- [WORK TASK]: For this exercise, reproduce the entries below exactly, but only from the line containing "Old sessions (created" through the line containing "then resume automatically.", both included.

[Dataset entries]
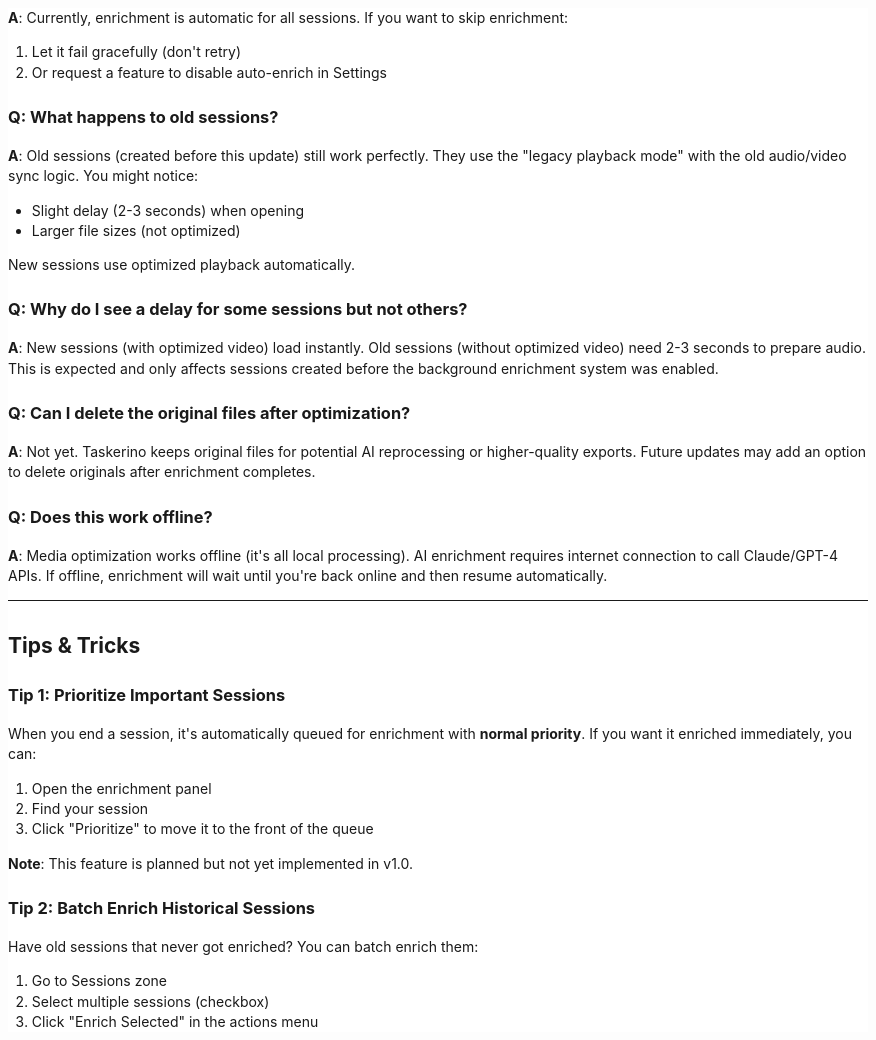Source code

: **A**: Currently, enrichment is automatic for all sessions. If you want to skip enrichment:
1. Let it fail gracefully (don't retry)
2. Or request a feature to disable auto-enrich in Settings

### Q: What happens to old sessions?

**A**: Old sessions (created before this update) still work perfectly. They use the "legacy playback mode" with the old audio/video sync logic. You might notice:
- Slight delay (2-3 seconds) when opening
- Larger file sizes (not optimized)

New sessions use optimized playback automatically.

### Q: Why do I see a delay for some sessions but not others?

**A**: New sessions (with optimized video) load instantly. Old sessions (without optimized video) need 2-3 seconds to prepare audio. This is expected and only affects sessions created before the background enrichment system was enabled.

### Q: Can I delete the original files after optimization?

**A**: Not yet. Taskerino keeps original files for potential AI reprocessing or higher-quality exports. Future updates may add an option to delete originals after enrichment completes.

### Q: Does this work offline?

**A**: Media optimization works offline (it's all local processing). AI enrichment requires internet connection to call Claude/GPT-4 APIs. If offline, enrichment will wait until you're back online and then resume automatically.

---

## Tips & Tricks

### Tip 1: Prioritize Important Sessions

When you end a session, it's automatically queued for enrichment with **normal priority**. If you want it enriched immediately, you can:

1. Open the enrichment panel
2. Find your session
3. Click "Prioritize" to move it to the front of the queue

**Note**: This feature is planned but not yet implemented in v1.0.

### Tip 2: Batch Enrich Historical Sessions

Have old sessions that never got enriched? You can batch enrich them:

1. Go to Sessions zone
2. Select multiple sessions (checkbox)
3. Click "Enrich Selected" in the actions menu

- [ANSWER BOX]:
**A**: Old sessions (created before this update) still work perfectly. They use the "legacy playback mode" with the old audio/video sync logic. You might notice:
- Slight delay (2-3 seconds) when opening
- Larger file sizes (not optimized)

New sessions use optimized playback automatically.

### Q: Why do I see a delay for some sessions but not others?

**A**: New sessions (with optimized video) load instantly. Old sessions (without optimized video) need 2-3 seconds to prepare audio. This is expected and only affects sessions created before the background enrichment system was enabled.

### Q: Can I delete the original files after optimization?

**A**: Not yet. Taskerino keeps original files for potential AI reprocessing or higher-quality exports. Future updates may add an option to delete originals after enrichment completes.

### Q: Does this work offline?

**A**: Media optimization works offline (it's all local processing). AI enrichment requires internet connection to call Claude/GPT-4 APIs. If offline, enrichment will wait until you're back online and then resume automatically.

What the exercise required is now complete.